Unos días después, llegan los delegados. Pierre, Vladimir, Asahi, Mustafa. Muriel circula con bandejas de manti y dolmas, reparte pequeñas tazas de café turco. Zeynep, una extrovertida entre los gatos, deambula entre los invitados, solicitando que le rasquen la barbilla.
Y, al principio, la reunión fluye tal y como Muriel había esperado. Ve partidas de backgammon activas, oye risas. Bien. Que la gente se vea como personas, piensa Muriel, solo puede ayudar.
Pero cuando Muriel vuelve a la cocina por las bebidas, puede oír que las cosas están empezando a ir mal. Oye voces elevadas, y «¡esa maldita resolución!». ¿Por qué pensó alguna vez que tenía una inspiración? De alguna manera, solo ha empeorado las cosas.
Muriel vuelve corriendo a la sala con la bandeja de vasos de ayran. No sabe qué espera hacer. Algo.
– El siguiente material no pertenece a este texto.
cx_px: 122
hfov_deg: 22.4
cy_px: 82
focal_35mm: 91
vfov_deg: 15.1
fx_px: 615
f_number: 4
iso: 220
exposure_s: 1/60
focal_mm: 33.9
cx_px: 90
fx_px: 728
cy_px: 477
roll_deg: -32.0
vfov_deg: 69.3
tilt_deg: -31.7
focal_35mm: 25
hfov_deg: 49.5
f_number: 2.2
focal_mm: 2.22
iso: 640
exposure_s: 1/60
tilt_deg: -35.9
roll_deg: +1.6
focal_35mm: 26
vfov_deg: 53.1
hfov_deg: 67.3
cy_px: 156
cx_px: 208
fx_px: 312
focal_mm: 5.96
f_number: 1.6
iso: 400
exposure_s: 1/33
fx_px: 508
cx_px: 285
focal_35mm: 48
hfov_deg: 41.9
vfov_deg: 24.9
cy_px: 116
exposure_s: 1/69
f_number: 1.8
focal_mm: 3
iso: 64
Lo que sí hace es esto: tropieza cuando Zeynep se cruza en su camino. Cae con fuerza al suelo, la bandeja y los vasos caen con ella y se hacen añicos. Zeynep, demasiado aterrorizada incluso para lamer el ayran derramado, aúlla y sale corriendo por la puerta.
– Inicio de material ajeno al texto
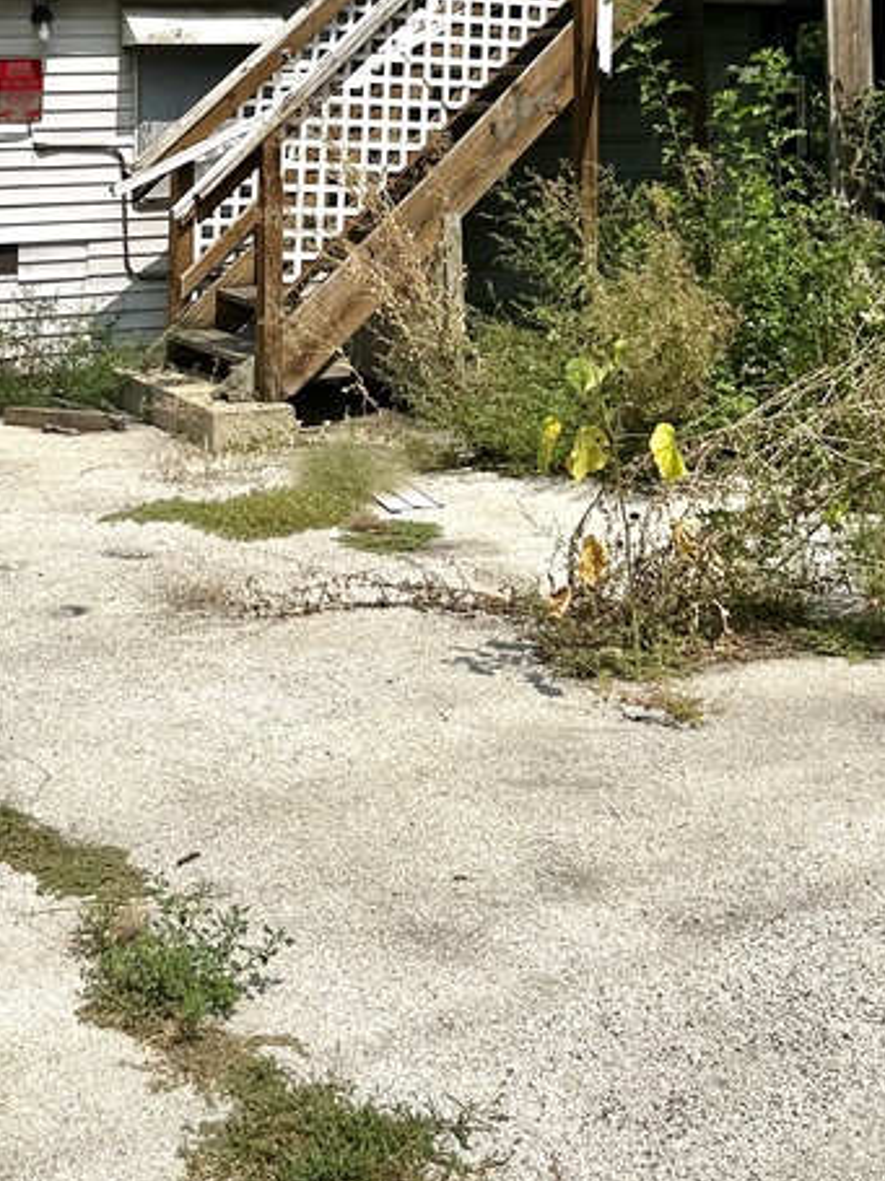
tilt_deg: +3.1
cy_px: -18
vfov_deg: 31.1
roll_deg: +0.0
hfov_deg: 25.6
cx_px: 343
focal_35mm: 57
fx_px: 1944
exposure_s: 1/8197
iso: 80
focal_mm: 6.86
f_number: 1.78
No importa el cristal roto y sus manos sangrando. Muriel necesita recuperar a Zeynep y asegurarse de que está bien. Sale corriendo de la cafetería. Subida a un árbol, Zeynep se aferra a una rama, con el pelo erizado y las orejas hacia atrás.
Entonces Muriel oye las voces, un coro de diferentes idiomas, la mayoría de los cuales Muriel no habla. Pero sabe lo que están diciendo.
«Aquí, gatito, gatito».
Alguien trae un trozo de cordero. Alguien le habla a Zeynep con voz suave. Durante la hora siguiente, todos en la cafetería están absortos en una tarea, sacar al gato del árbol. Cuando Zeynep finalmente desciende y toma su bocado, hay sonrisas por todas partes.
Y así es como un gato salvó la Sociedad de Naciones.